--- JOB ITEM ---
Using the records that appear below, write out exactly the lines from the one with "Derbyshire, BA Godleman: 2 -> 1" through the one with "Derbyshire, MW Machan: 1 -> 0", keeping both end lines.

[[ SUPPLIED DATA, beginning ]]

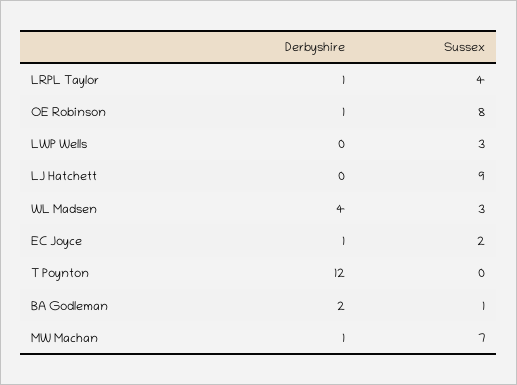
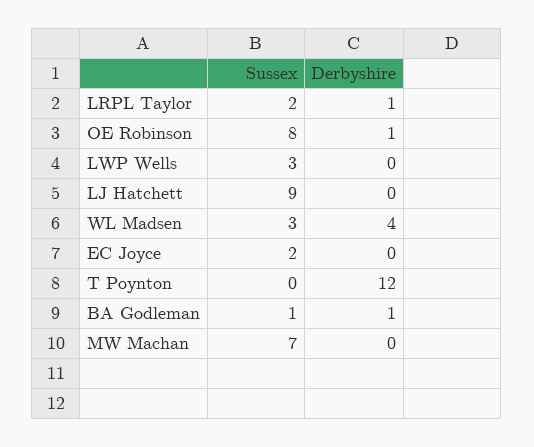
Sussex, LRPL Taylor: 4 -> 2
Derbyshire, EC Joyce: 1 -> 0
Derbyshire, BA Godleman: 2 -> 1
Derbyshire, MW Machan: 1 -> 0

[[ SUPPLIED DATA, end ]]
[[ SUPPLIED DATA, beginning ]]

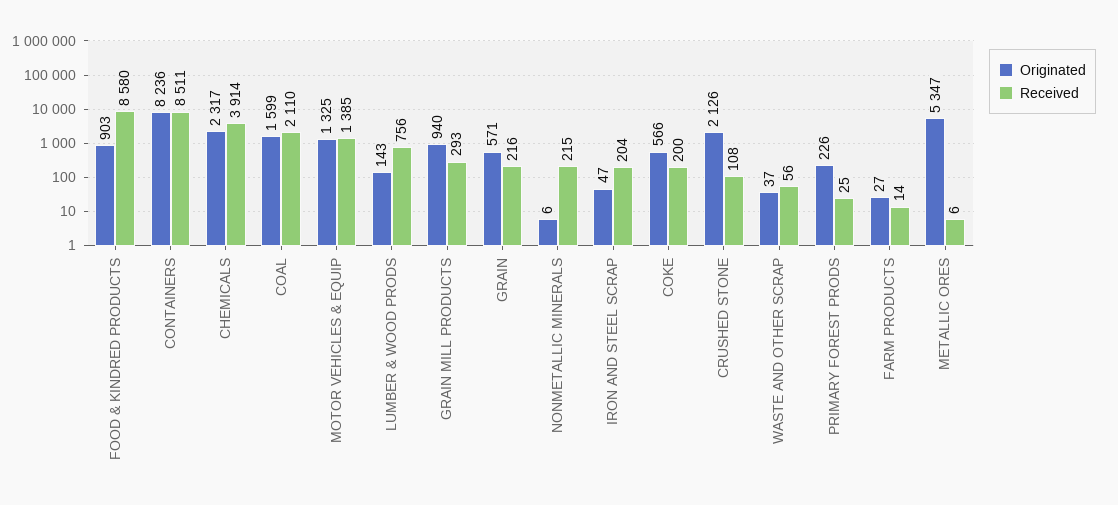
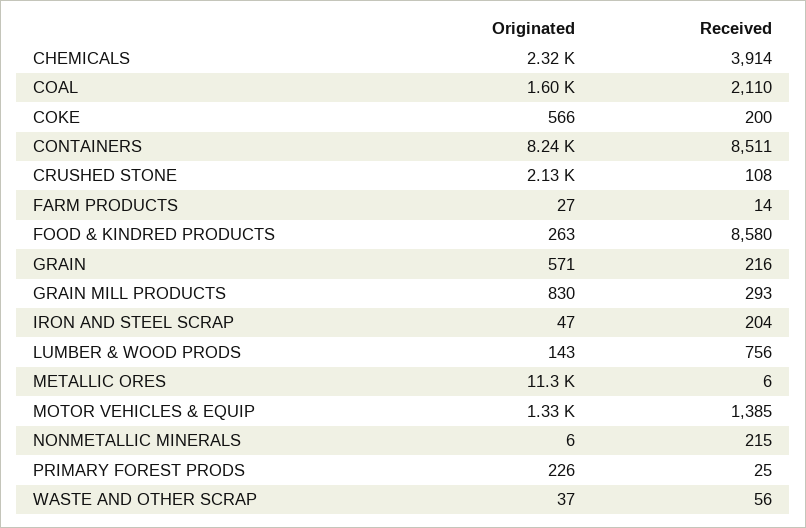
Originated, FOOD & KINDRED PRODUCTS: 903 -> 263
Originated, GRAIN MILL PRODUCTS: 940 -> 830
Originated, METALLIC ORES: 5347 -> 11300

[[ SUPPLIED DATA, end ]]

--- ANSWER TO THIS PROBLEM ---
Derbyshire, BA Godleman: 2 -> 1
Derbyshire, MW Machan: 1 -> 0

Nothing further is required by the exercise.